• _Directions for this task_: Search the listing for the word "down". Copy every line where it is found.

*** Begin section ***

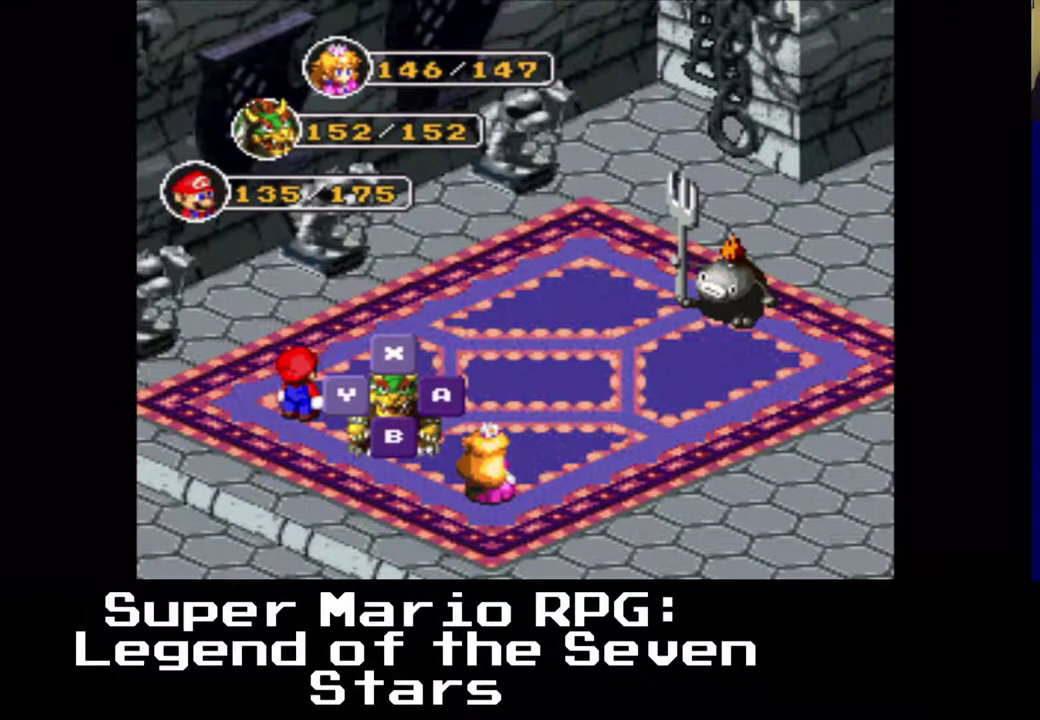
{"buttons": ["B"], "left_stick": "center", "events": [[417, "B", "down"]]}
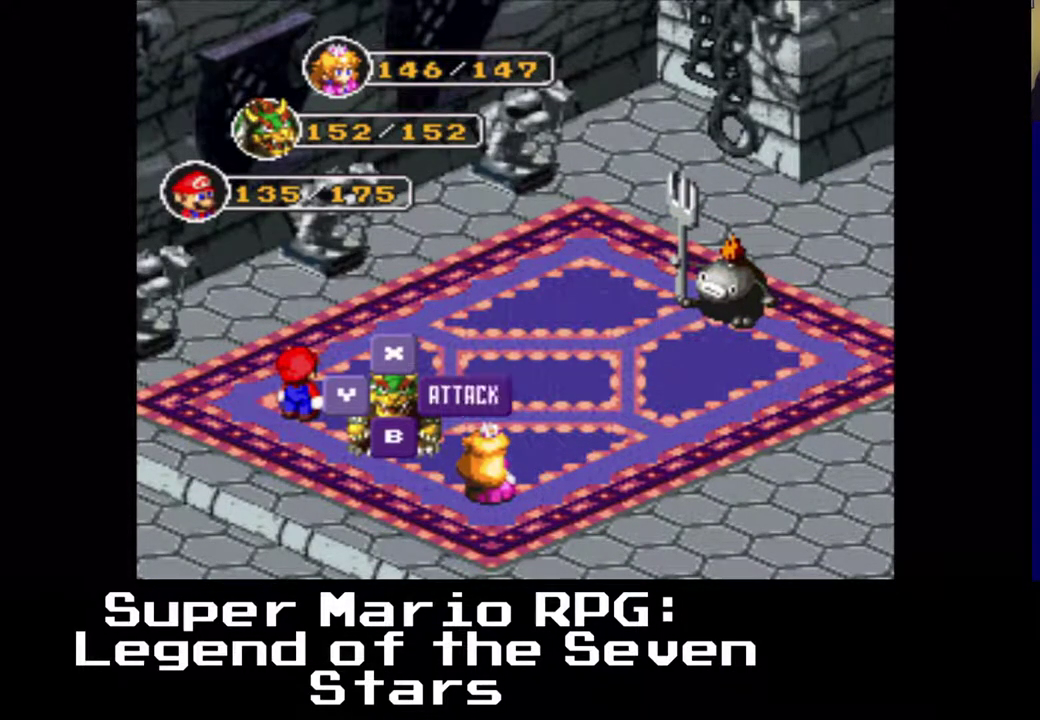
{"buttons": [], "left_stick": "center", "events": [[67, "B", "up"]]}
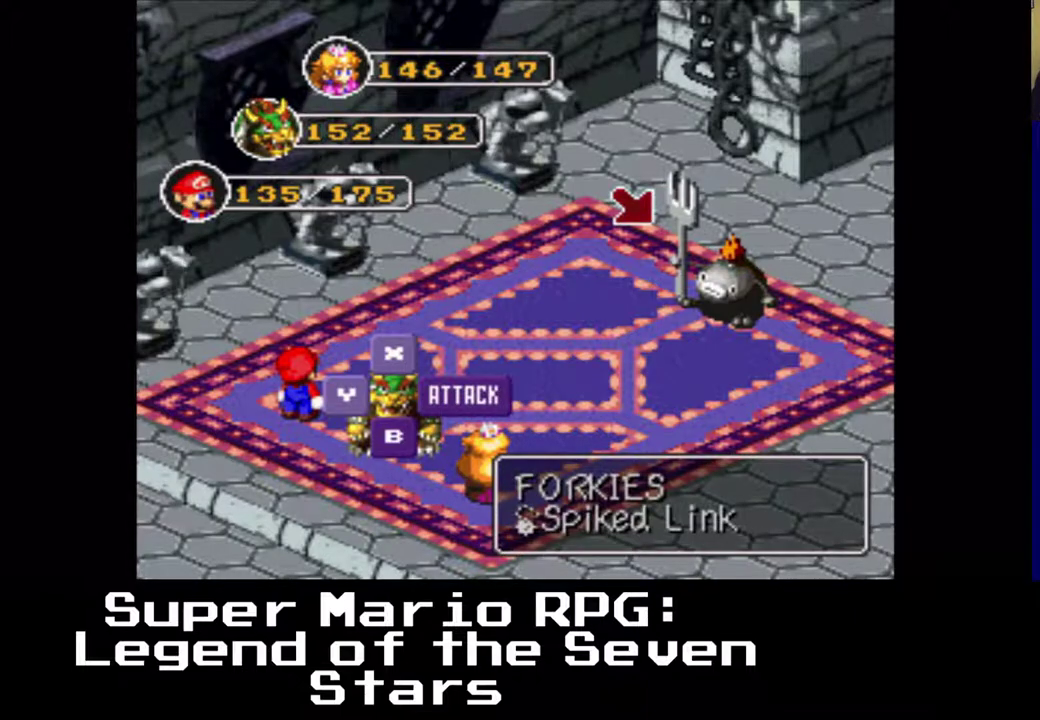
{"buttons": ["B"], "left_stick": "center", "events": [[450, "B", "down"]]}
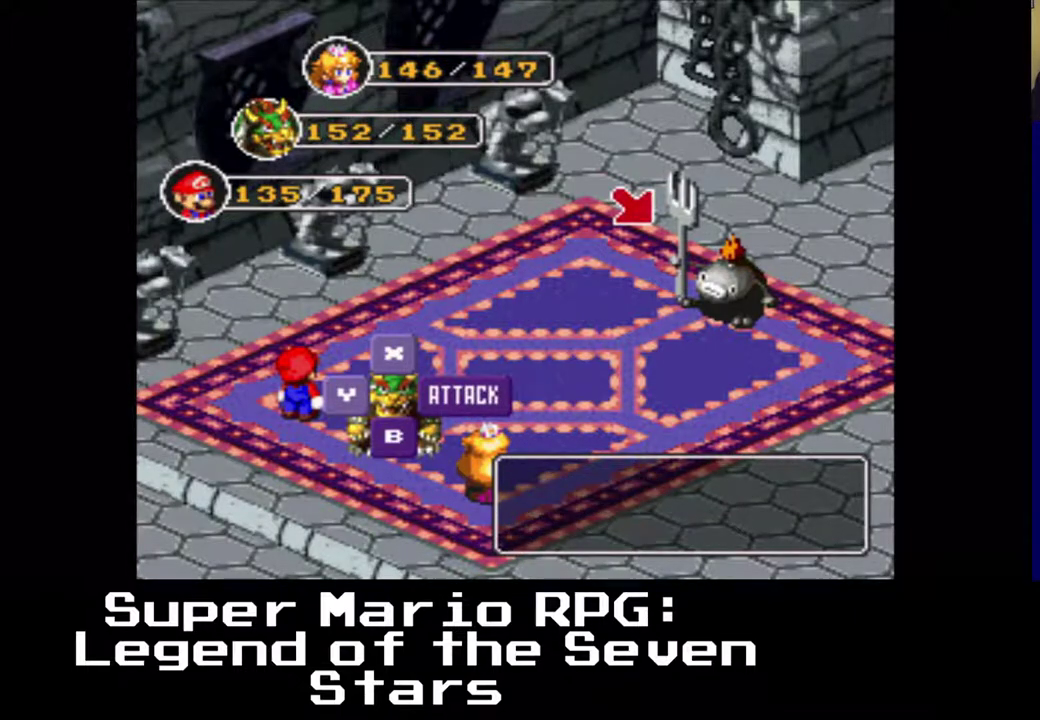
{"buttons": [], "left_stick": "center", "events": [[83, "B", "up"]]}
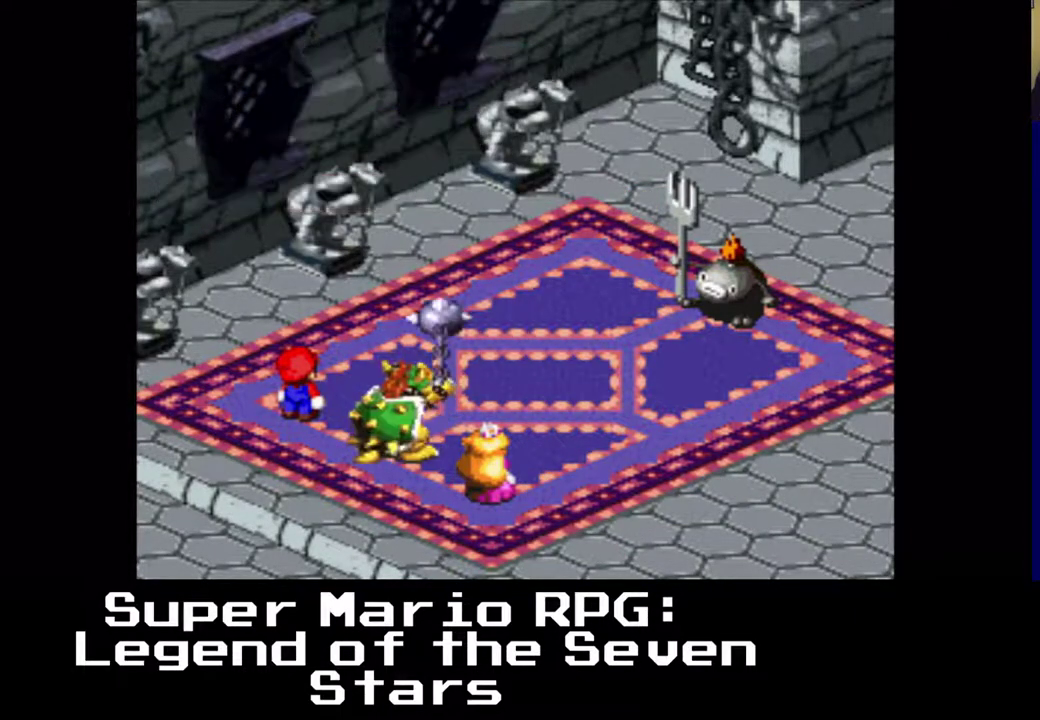
{"buttons": [], "left_stick": "center", "events": []}
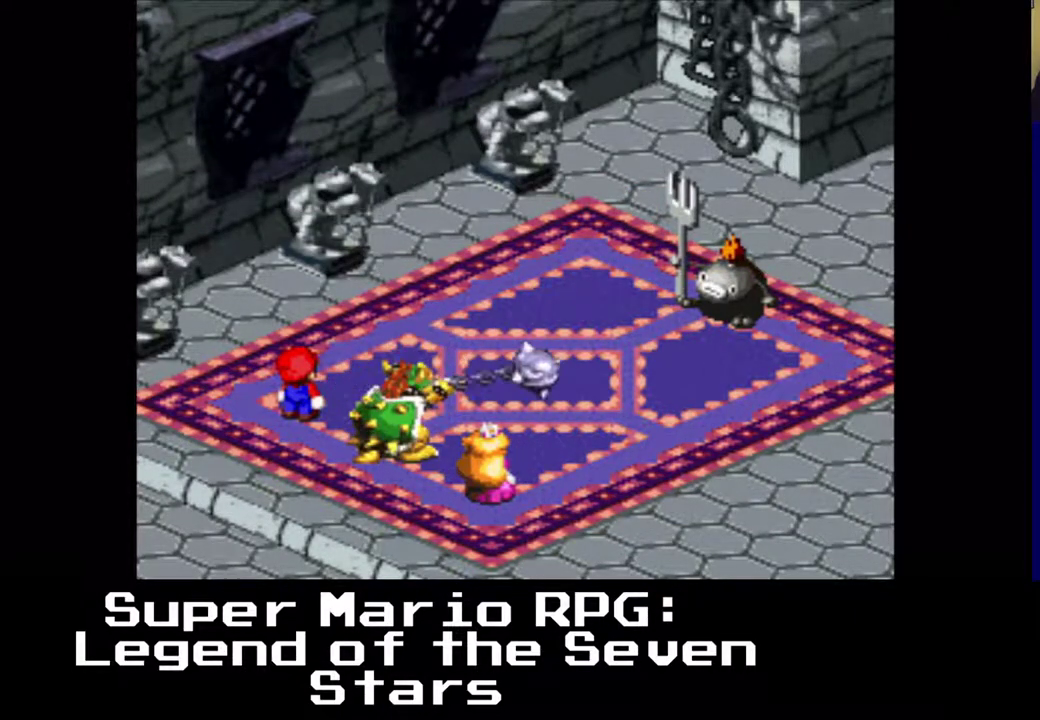
{"buttons": [], "left_stick": "center", "events": [[267, "B", "down"], [383, "B", "up"]]}
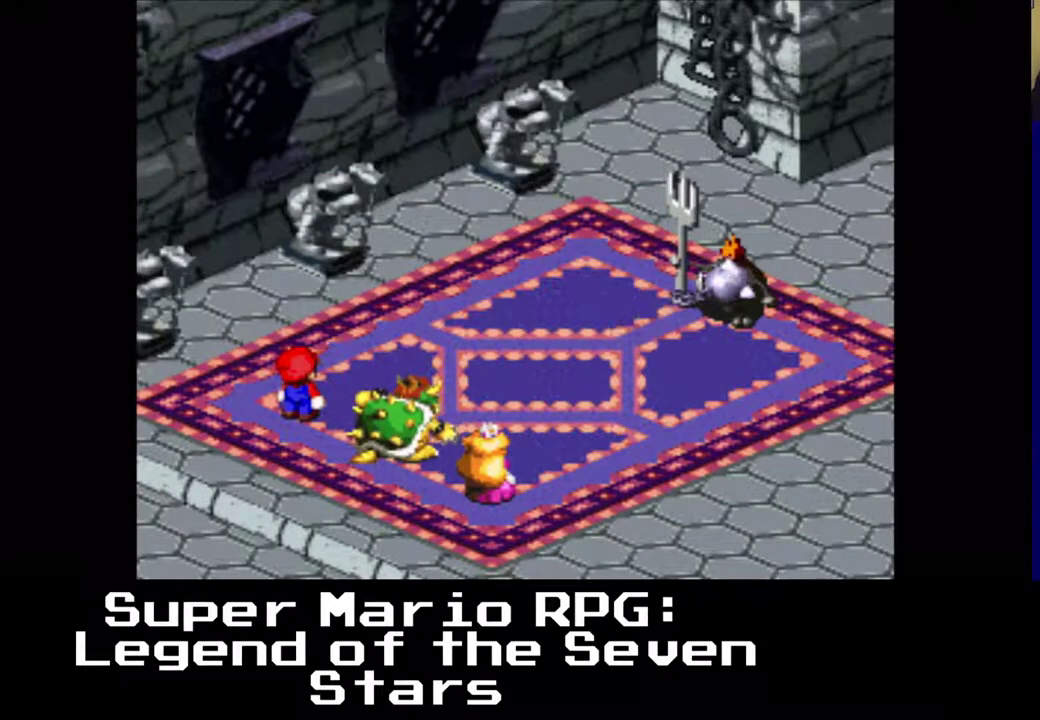
{"buttons": [], "left_stick": "center", "events": []}
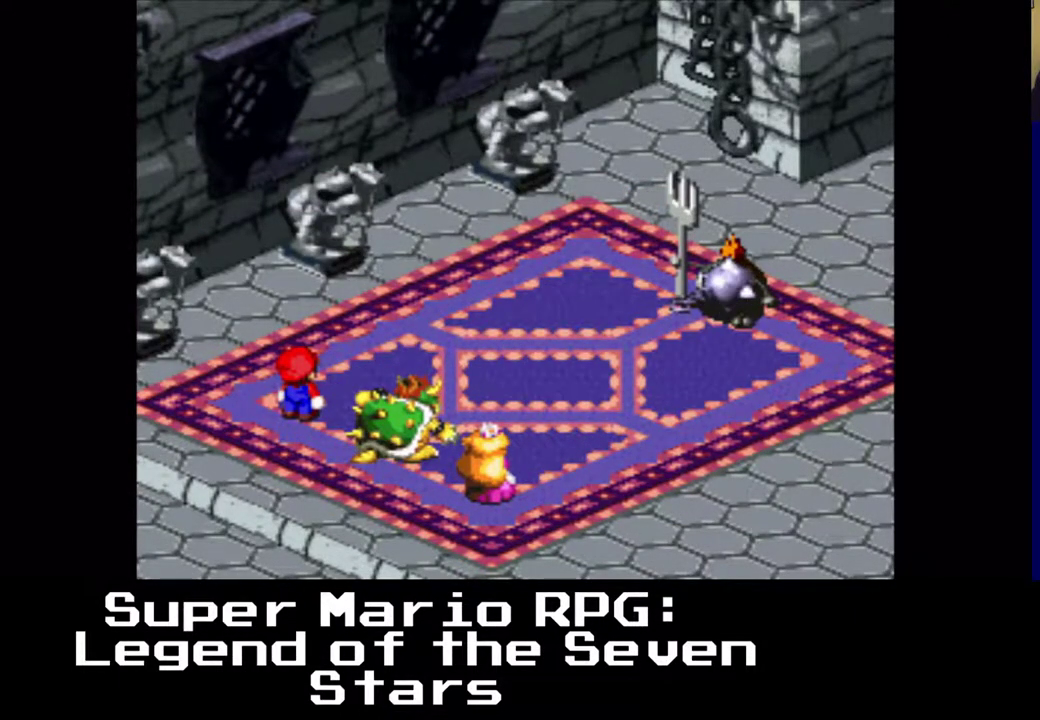
{"buttons": [], "left_stick": "center", "events": []}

*** End section ***

• _Answer for the task_:
{"buttons": ["B"], "left_stick": "center", "events": [[417, "B", "down"]]}
{"buttons": ["B"], "left_stick": "center", "events": [[450, "B", "down"]]}
{"buttons": [], "left_stick": "center", "events": [[267, "B", "down"], [383, "B", "up"]]}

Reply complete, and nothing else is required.